Не желая проводить все лето в Москве, Чайковский решил отложить дело до осени. Разумеется, сам он не мог заняться наставлениями «известной особы». За это взялся Юргенсон. Предварительно надо было отыскать ее в Москве, что оказалось непросто: «Нарочно ли она скрывается, случайно ли это, не могу решить». Юргенсон приступил к розыскам, а Чайковский, не дождавшись результата, уехал из Москвы. 9 июня он сообщал Модесту: «Теперь прежде всего нужно обстоятельно переговорить с Антониной Ивановной и предупредить ее, в чем будет состоять ее роль во всех фазисах дела. Малейшая непрочность в роли может компрометировать все дело, а при колоссальном уме этой дивной женщины чего она не натворит, если не будет как следует промуштрована».

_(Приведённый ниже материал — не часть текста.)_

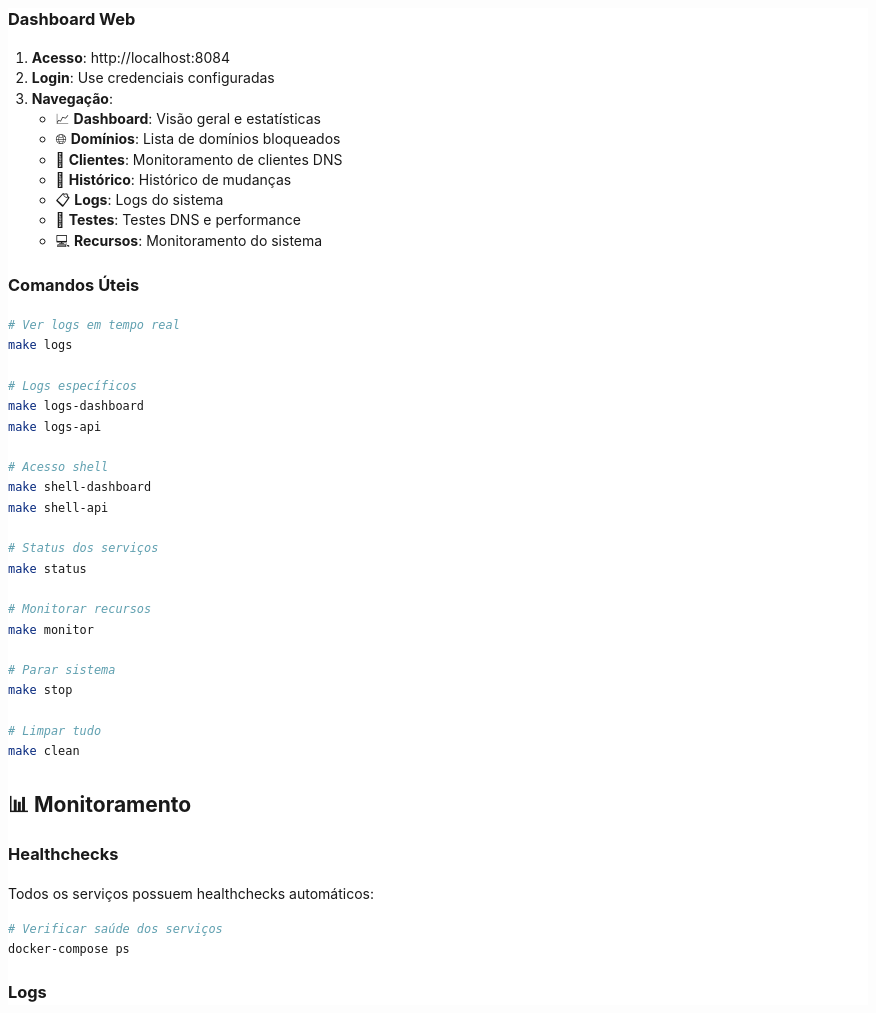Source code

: ### Dashboard Web

1. **Acesso**: http://localhost:8084
2. **Login**: Use credenciais configuradas
3. **Navegação**:
   - 📈 **Dashboard**: Visão geral e estatísticas
   - 🌐 **Domínios**: Lista de domínios bloqueados
   - 👥 **Clientes**: Monitoramento de clientes DNS
   - 📜 **Histórico**: Histórico de mudanças
   - 📋 **Logs**: Logs do sistema
   - 🧪 **Testes**: Testes DNS e performance
   - 💻 **Recursos**: Monitoramento do sistema

### Comandos Úteis

```bash
# Ver logs em tempo real
make logs

# Logs específicos
make logs-dashboard
make logs-api

# Acesso shell
make shell-dashboard
make shell-api

# Status dos serviços
make status

# Monitorar recursos
make monitor

# Parar sistema
make stop

# Limpar tudo
make clean
```

## 📊 Monitoramento

### Healthchecks

Todos os serviços possuem healthchecks automáticos:

```bash
# Verificar saúde dos serviços
docker-compose ps
```

### Logs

Шестнадцатого июня композитор получил от Юргенсона длинное письмо, из первой части которого следовало, что ему не удалось найти Антонину Ивановну, но во второй содержался отчет о их наконец состоявшейся встрече. Обширная цитата из этого отчета им приведена в письме «лучшему другу», датированном тем же днем: «Через несколько минут вышла А[нтонина] И[вановна] и мы начали разговор о посторонних делу вещах. Я наконец прямо изложил, в чем дело. Говорили мы много, и А[нтонина] И[вановна] иногда входила в азарт и гневное воодушевление. Вначале она приняла меня за одного из агентов бракоразводного дела и решительно объявила, что ни с кем, кроме мужа, говорить не хочет, выражала сильное неодобрение тебе, бранила Анатолия и т. д. Разговор вертелся буквально, как белка в колесе, а мы все опять оказывались на исходном пункте. Не стану тебе передавать подробности, но я получил полное убеждение, что с нею каши сварить нельзя; она ни за что не хочет “лжи” и “ни за какие блага в мире не будет лгать”. Я пробовал ей объяснить, что “лжи” не будет, ибо будет доказана твоя неверность, но она невозмутимо спокойно ответила: “а я докажу противное!” Она твердо стоит на одном: пускай явится сам, и мы с ним обойдемся без окружного суда. (Никаким образом нельзя вразумить ее, что дела о разводах ведутся консисторией, а не окружным судом.) Она высказала предположение, что “все это было задумано еще до свадьбы”. Я робко заметил, что предположение это неверно, ибо зачем это могло быть нужно! Она возразила, что не знает зачем, но все это интриги Анатолия, Рубинштейна, твоей сестры и т. д.».